— Begin Data —
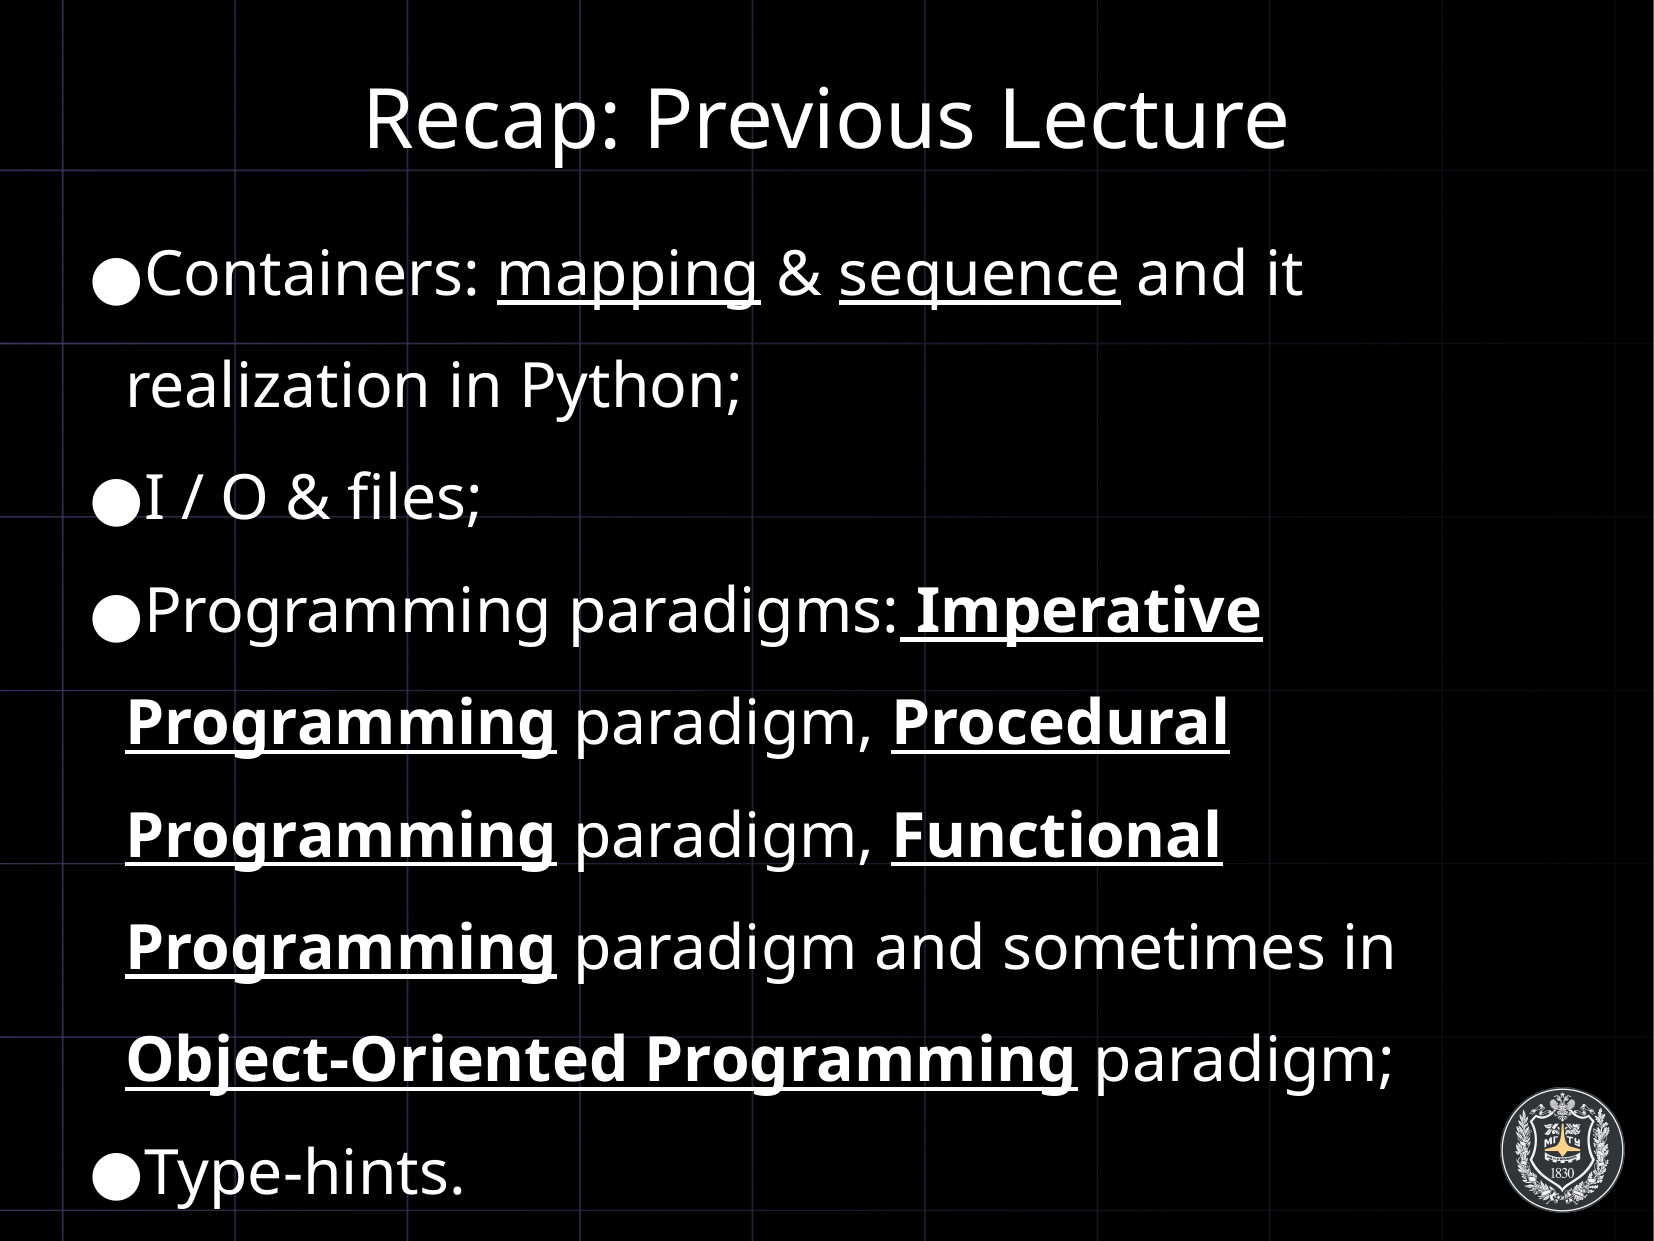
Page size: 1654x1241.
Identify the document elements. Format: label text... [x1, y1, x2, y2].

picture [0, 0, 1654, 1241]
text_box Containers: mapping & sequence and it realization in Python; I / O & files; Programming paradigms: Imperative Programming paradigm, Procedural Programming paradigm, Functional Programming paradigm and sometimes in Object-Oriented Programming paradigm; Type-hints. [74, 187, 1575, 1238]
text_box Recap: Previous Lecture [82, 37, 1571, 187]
— End Data —
Stated exercise ▸
Copy each line of the listing above without changing anything, and omit the picture from your answer.

Response to this task ▸
Page size: 1654x1241.
Identify the document elements. Format: label text... [x1, y1, x2, y2].

picture [0, 0, 1654, 1241]
text_box Containers: mapping & sequence and it realization in Python; I / O & files; Programming paradigms: Imperative Programming paradigm, Procedural Programming paradigm, Functional Programming paradigm and sometimes in Object-Oriented Programming paradigm; Type-hints. [74, 187, 1575, 1238]
text_box Recap: Previous Lecture [82, 37, 1571, 187]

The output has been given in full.